Ponting was unable to move far past the mark and finished the innings with 10,004 runs after getting a thick edge to slip on 65. He achieved the feat in his 118th Test, making him the second-fastest man to five figures behind Brian Lara, who arrived there in his 111th game.
"It's taken 13 years of international cricket to get 10,000 Test runs," Ponting said after play. "Everyone growing up wishes they could do it, but the thing I'm most proud about is my longevity in the game. To play so many Tests, I'm proud of that record. As a top-order batsman, if you play that many games, you're probably expected to get close on 10,000."
The other three men to have scored so heavily are the Indian trio of Rahul Dravid, who joined the club two months ago, Sachin Tendulkar and Sunil Gavaskar. Ponting expects Tendulkar's record to remain out of reach.

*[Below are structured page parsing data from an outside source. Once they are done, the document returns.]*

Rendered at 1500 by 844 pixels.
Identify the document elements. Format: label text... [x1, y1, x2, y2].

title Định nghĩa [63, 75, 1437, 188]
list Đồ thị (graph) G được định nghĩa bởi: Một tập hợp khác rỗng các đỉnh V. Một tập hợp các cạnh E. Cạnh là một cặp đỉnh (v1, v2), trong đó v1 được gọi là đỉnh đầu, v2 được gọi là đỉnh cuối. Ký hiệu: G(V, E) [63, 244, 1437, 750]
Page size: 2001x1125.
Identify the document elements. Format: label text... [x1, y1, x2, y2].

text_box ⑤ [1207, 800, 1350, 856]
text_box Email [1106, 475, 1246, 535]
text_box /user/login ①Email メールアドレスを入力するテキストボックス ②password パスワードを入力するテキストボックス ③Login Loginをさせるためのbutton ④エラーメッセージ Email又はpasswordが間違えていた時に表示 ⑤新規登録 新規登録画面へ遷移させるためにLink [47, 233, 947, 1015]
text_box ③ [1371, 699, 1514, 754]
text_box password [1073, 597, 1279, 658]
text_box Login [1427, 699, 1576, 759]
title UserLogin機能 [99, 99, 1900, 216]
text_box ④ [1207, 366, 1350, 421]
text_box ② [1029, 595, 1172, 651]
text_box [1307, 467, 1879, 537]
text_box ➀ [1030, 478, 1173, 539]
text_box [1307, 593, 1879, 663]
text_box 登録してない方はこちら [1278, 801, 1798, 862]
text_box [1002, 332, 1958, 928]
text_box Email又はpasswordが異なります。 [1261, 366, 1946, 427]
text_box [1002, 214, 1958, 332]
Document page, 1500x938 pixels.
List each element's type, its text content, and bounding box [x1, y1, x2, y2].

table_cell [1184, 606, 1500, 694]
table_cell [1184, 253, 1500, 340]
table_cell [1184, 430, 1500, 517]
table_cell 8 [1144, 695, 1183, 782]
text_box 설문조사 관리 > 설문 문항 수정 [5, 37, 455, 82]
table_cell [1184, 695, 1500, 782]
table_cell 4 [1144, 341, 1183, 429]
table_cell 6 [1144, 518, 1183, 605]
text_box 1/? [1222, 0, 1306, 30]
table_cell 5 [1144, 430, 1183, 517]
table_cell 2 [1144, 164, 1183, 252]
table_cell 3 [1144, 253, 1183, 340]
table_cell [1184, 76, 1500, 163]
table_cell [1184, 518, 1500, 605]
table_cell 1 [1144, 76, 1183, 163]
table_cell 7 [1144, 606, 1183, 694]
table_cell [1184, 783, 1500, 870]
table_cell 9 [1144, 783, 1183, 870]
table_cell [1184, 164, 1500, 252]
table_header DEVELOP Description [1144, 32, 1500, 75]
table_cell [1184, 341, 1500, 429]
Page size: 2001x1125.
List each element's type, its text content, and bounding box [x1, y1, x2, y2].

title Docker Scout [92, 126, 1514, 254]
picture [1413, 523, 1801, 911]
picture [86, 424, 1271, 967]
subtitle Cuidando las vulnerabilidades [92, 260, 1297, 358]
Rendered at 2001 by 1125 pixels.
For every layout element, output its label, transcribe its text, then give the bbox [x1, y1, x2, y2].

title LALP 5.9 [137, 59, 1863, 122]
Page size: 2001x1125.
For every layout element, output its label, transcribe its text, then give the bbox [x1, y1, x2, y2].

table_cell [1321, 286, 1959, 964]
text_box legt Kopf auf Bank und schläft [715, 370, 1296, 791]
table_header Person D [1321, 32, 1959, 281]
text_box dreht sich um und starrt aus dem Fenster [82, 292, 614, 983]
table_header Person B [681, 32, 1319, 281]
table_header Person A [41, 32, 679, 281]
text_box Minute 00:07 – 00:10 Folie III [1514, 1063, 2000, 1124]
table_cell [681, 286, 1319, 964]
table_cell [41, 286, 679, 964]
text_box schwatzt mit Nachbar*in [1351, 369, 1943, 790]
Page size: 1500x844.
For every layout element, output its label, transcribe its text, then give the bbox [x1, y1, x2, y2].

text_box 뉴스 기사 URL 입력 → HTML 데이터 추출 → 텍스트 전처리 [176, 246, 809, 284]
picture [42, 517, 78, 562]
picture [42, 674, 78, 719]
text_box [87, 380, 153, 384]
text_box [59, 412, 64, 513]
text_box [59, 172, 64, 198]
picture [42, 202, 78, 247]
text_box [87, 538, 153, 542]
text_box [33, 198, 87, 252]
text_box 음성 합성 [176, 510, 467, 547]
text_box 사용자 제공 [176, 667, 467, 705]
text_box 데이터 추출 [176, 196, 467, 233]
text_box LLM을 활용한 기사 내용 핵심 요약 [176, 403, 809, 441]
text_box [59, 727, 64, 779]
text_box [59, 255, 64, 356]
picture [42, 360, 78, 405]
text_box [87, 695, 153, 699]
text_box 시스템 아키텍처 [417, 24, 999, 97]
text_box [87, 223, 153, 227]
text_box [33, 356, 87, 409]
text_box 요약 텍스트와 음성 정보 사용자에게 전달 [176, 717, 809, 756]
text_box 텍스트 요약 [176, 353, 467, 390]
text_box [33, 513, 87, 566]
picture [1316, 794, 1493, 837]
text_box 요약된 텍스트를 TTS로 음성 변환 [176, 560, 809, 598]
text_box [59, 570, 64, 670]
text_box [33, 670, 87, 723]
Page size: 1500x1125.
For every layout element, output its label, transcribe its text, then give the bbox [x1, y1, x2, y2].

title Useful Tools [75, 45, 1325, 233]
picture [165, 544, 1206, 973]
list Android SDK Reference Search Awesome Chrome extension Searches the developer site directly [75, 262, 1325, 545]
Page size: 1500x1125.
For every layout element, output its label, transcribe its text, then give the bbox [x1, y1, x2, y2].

"I'm continually chasing Brian (11,953 runs) and Sachin (11,782)," he said. "Brian has finished but Sachin has got a few years left. Right now, my body has been sound for a few years. I've had some niggling back things, but I am working pretty hard to keep out of harm's way."
Ponting credits his fulltime move to No. 3 behind his run-scoring surge over the second half of his career. Since his elevation during the 2001 England tour he has scored 7362 runs at 68.80 in 74 games.
"There has been a bit made of the fact that I've been able to average more after being captain than before, but early in my career I struggled with batting down the order," he said. "Batting at No. 6 was something I'd never done before. Everyone thinks it's easier down there, I found it harder.
"I didn't know what to do sitting around the changeroom for all that time, and coming in after all those great players. Batting at No. 3 was where everything changed in my career. When I have more responsibility in the batting order is when I play my best cricket."